## DATA SHOWN
:::

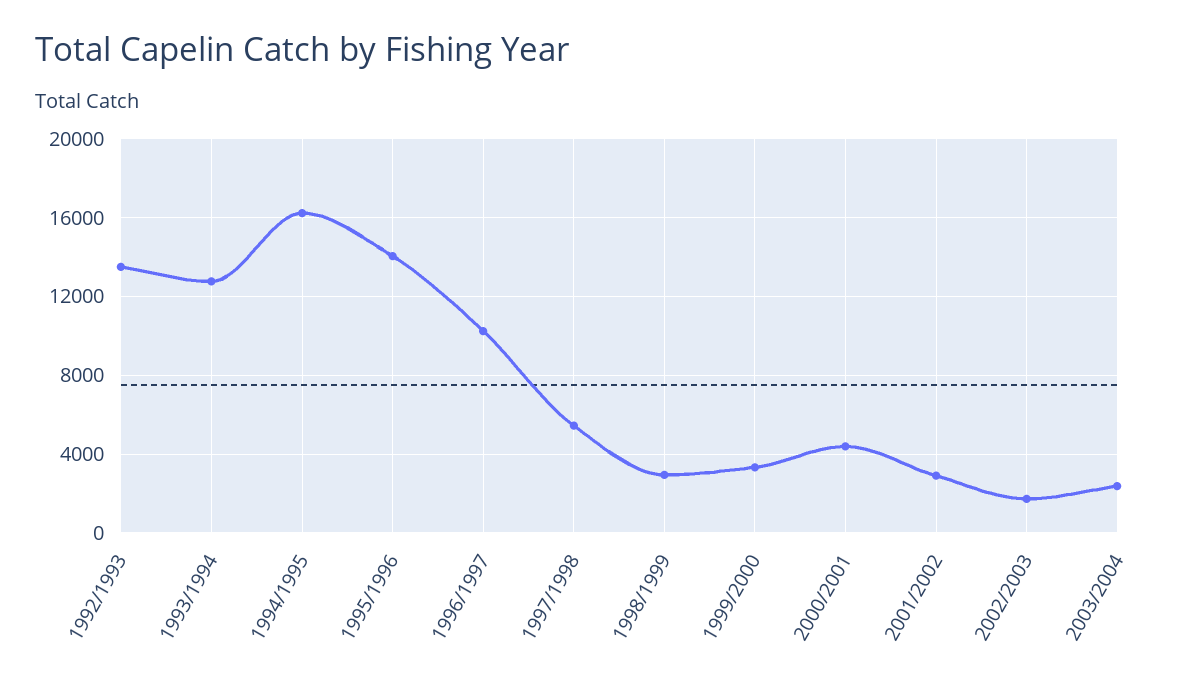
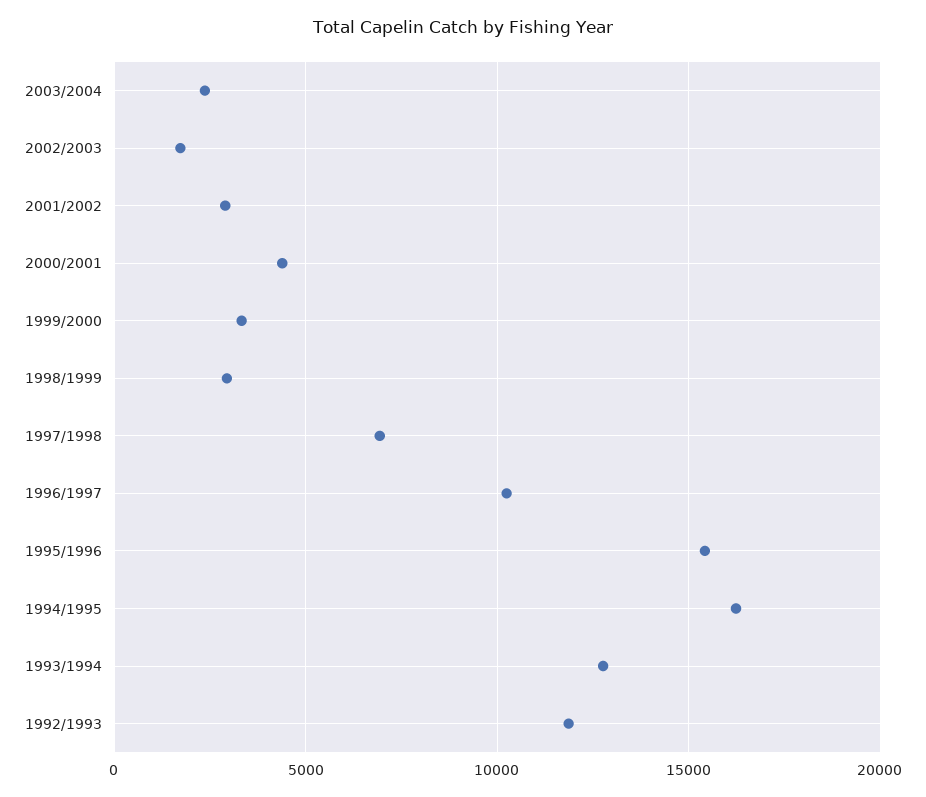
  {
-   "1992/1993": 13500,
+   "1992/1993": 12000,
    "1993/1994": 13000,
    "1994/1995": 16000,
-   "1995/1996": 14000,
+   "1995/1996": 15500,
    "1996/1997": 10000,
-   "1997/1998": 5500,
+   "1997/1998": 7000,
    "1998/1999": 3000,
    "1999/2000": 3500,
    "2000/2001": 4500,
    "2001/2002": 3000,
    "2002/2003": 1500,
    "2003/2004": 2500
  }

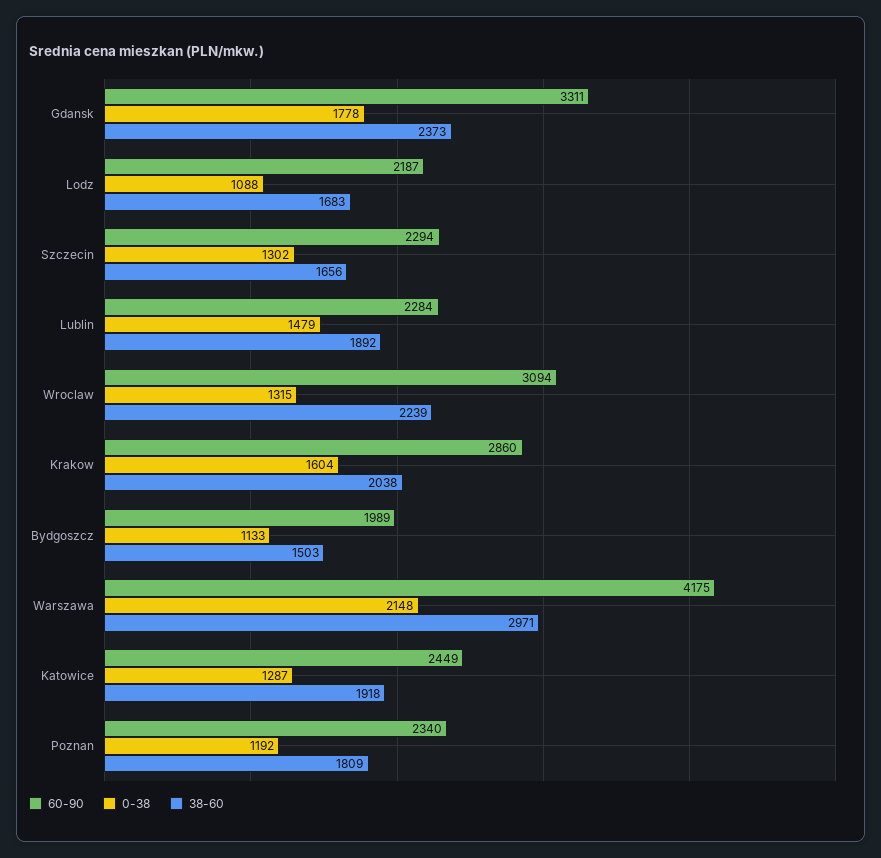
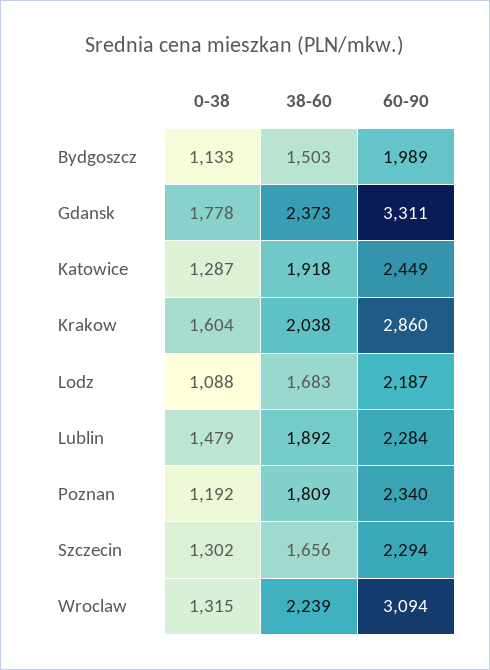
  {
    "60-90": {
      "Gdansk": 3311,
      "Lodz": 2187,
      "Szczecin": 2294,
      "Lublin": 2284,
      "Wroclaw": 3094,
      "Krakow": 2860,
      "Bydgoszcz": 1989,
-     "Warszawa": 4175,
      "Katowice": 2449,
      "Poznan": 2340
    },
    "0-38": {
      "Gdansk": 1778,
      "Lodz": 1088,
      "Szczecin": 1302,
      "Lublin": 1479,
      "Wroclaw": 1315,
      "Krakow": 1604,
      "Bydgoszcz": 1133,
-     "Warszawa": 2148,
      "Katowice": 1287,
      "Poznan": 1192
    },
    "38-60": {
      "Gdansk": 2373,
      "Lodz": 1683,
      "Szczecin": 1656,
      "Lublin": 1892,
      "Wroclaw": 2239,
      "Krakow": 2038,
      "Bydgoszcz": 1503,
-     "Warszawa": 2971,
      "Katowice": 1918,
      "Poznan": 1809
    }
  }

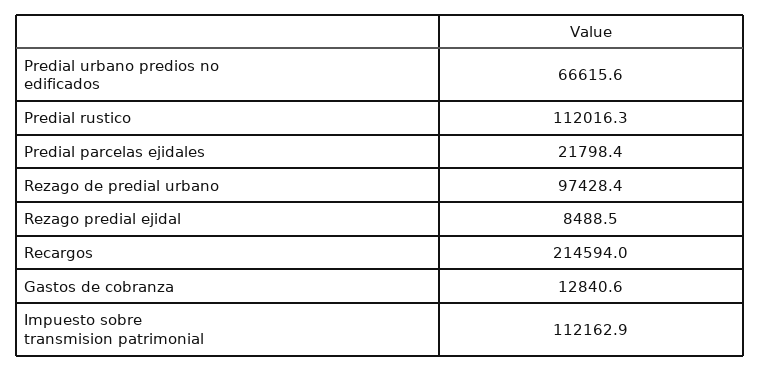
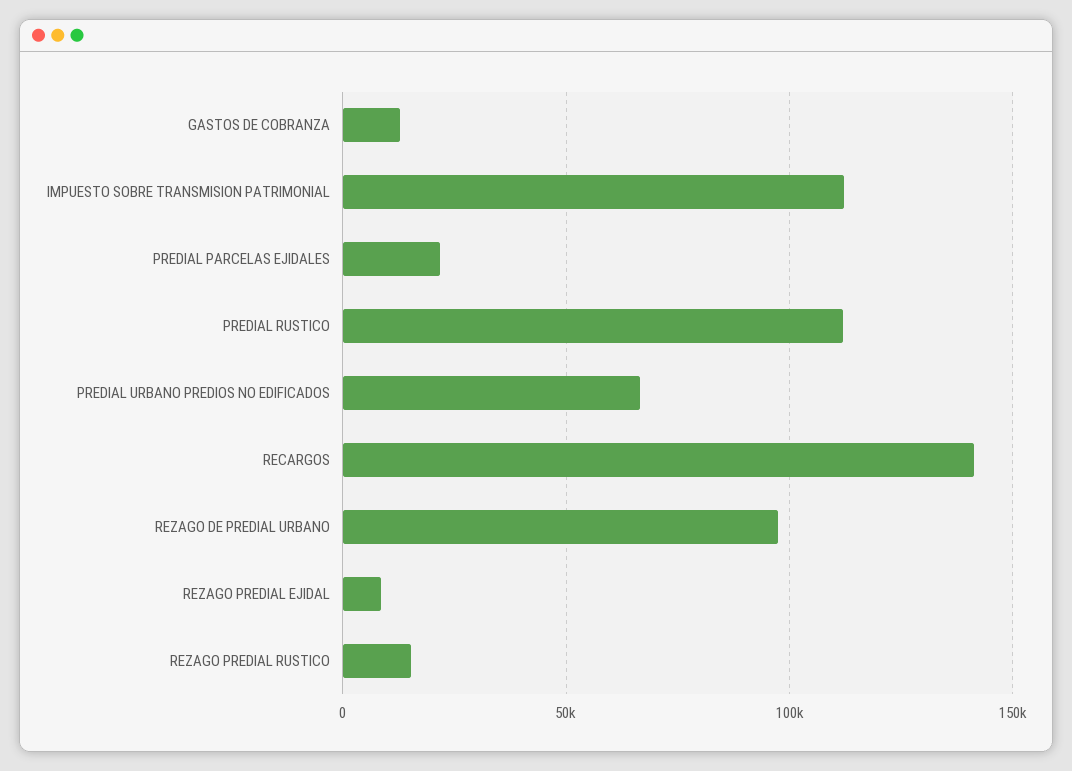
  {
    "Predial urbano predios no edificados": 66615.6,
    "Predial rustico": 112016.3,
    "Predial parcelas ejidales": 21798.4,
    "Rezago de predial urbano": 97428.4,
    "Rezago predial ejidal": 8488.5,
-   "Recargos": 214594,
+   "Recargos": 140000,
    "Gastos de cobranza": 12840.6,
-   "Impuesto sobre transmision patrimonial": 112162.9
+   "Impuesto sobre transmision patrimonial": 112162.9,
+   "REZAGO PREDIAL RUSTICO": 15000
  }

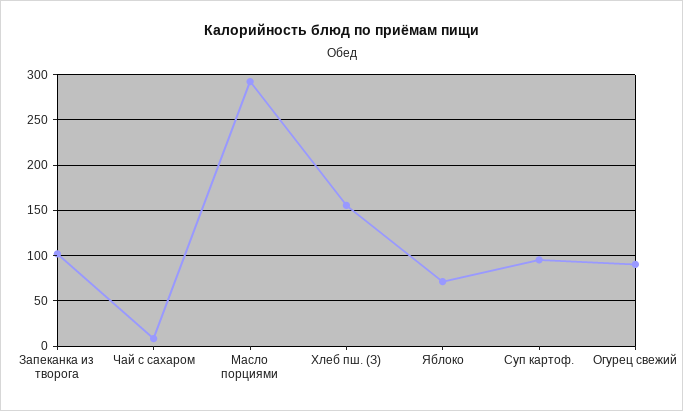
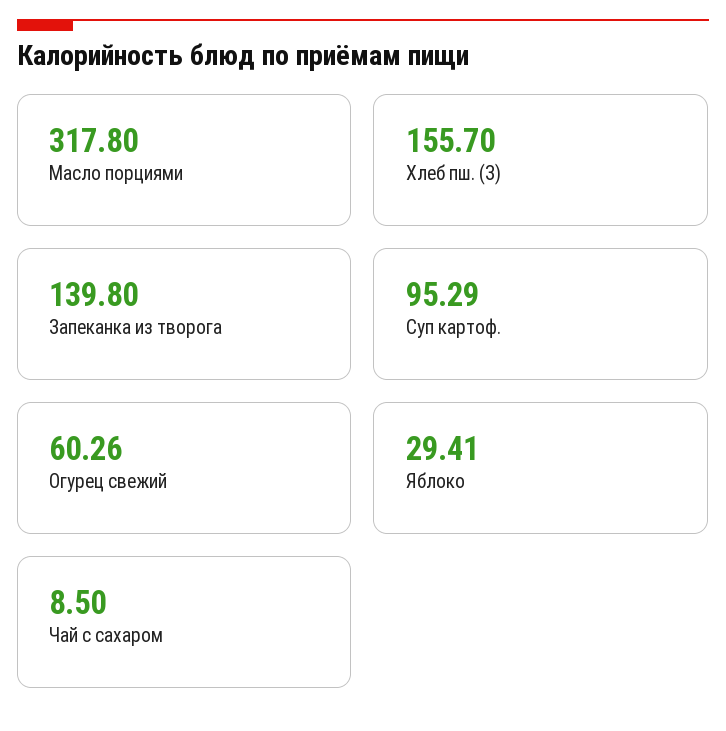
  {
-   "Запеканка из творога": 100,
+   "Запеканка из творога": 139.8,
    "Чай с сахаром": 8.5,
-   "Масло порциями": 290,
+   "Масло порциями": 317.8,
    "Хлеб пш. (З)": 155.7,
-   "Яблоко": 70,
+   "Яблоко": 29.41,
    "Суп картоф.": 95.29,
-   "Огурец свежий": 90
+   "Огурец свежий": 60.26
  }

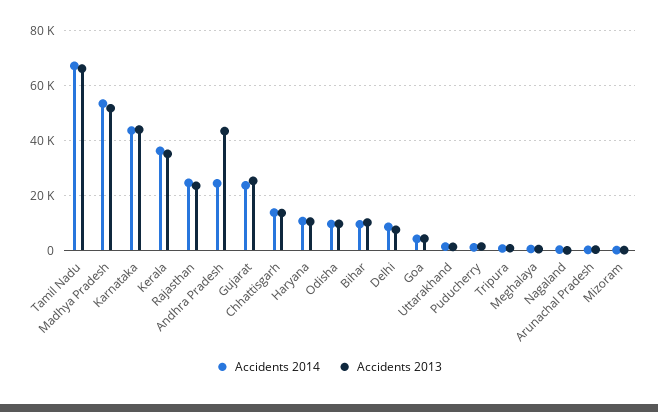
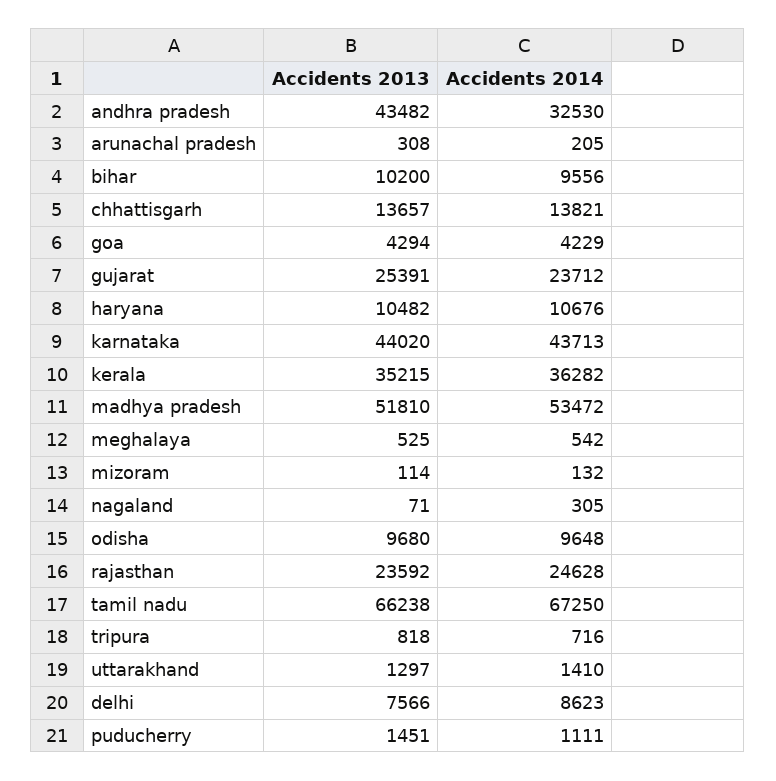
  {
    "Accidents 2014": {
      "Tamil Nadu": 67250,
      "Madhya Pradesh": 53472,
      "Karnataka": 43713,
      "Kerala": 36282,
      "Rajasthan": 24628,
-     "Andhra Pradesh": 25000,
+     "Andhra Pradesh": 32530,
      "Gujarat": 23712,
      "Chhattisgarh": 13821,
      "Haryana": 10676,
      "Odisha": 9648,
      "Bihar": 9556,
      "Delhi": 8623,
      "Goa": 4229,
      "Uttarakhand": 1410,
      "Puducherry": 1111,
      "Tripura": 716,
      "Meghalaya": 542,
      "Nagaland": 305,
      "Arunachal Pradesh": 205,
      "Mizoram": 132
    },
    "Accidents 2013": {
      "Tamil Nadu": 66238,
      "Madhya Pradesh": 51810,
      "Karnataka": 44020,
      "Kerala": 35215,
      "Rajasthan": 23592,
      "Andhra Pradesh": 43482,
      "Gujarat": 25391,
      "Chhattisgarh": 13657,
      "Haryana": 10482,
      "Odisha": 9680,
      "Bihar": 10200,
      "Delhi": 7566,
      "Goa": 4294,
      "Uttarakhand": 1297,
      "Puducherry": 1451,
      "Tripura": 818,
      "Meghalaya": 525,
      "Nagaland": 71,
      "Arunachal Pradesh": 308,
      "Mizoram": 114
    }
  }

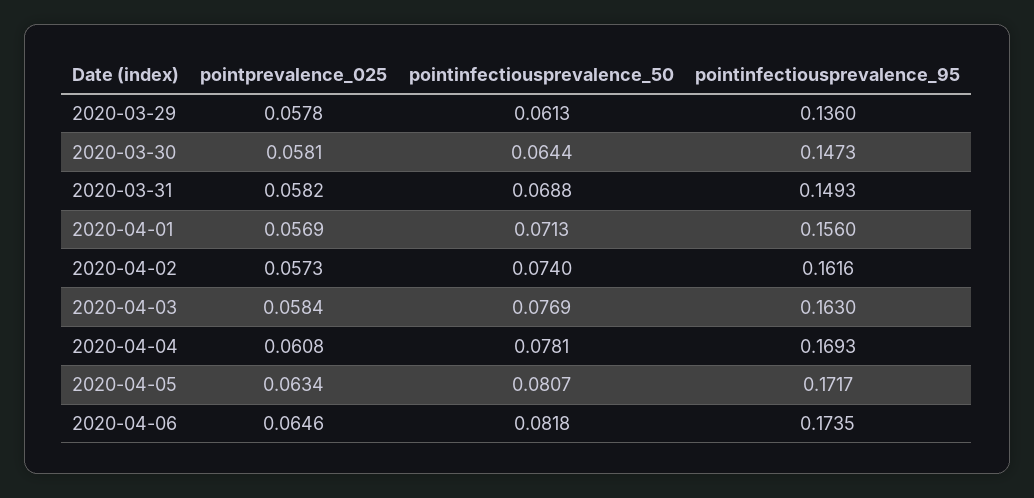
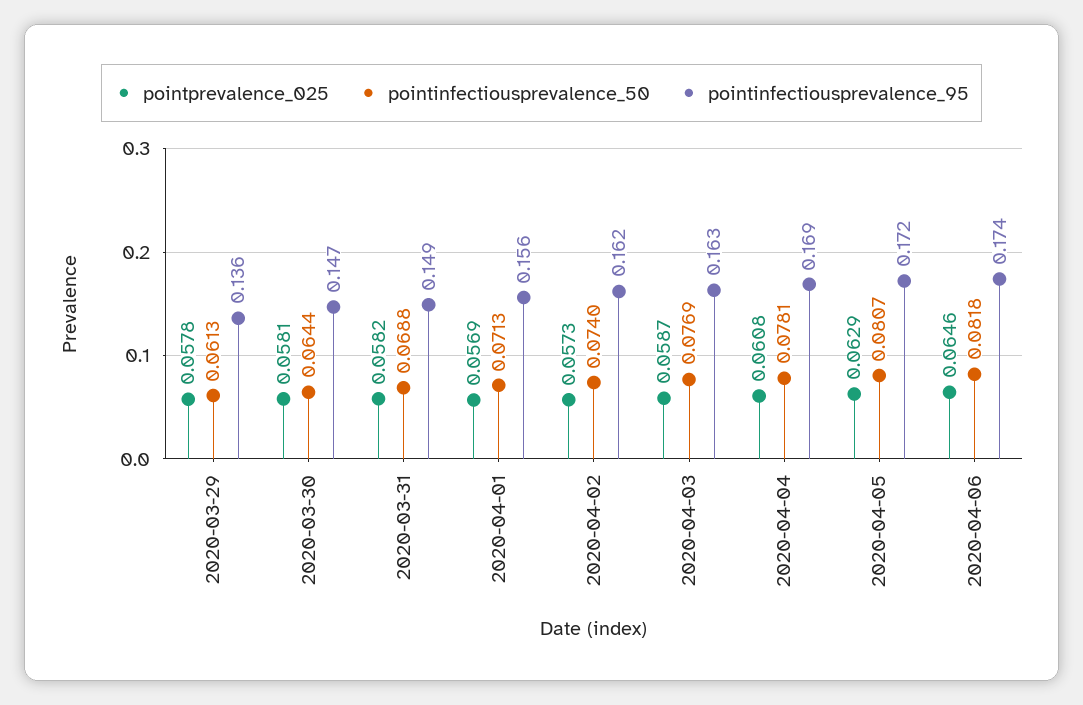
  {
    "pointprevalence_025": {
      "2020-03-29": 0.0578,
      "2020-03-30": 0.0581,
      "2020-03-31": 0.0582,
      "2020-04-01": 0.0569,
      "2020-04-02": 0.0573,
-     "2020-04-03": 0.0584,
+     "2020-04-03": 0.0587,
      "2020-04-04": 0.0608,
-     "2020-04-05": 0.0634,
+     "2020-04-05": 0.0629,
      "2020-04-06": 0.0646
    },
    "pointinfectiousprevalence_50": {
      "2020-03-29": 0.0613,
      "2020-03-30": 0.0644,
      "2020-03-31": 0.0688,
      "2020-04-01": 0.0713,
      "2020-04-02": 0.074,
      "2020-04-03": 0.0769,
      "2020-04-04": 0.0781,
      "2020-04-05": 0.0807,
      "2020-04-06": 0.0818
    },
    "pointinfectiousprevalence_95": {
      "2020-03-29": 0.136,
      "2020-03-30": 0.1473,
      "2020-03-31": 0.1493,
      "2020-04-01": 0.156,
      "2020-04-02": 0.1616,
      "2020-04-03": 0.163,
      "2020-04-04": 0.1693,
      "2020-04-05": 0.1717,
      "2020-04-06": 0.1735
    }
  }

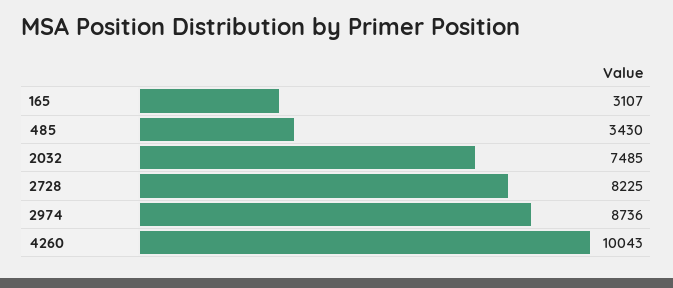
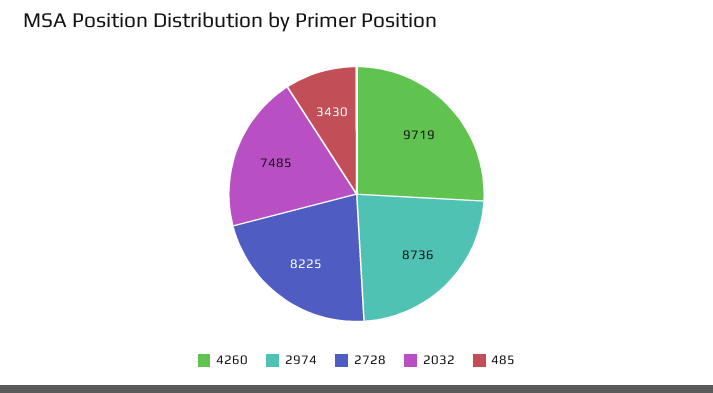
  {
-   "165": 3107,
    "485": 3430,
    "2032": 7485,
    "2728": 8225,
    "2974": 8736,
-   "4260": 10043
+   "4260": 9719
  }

:::

## TASK INSTRUCTIONS
Which lines of the material above hold the string "Масло"? Pull them out.

## WRITTEN RESPONSE
-   "Масло порциями": 290,
+   "Масло порциями": 317.8,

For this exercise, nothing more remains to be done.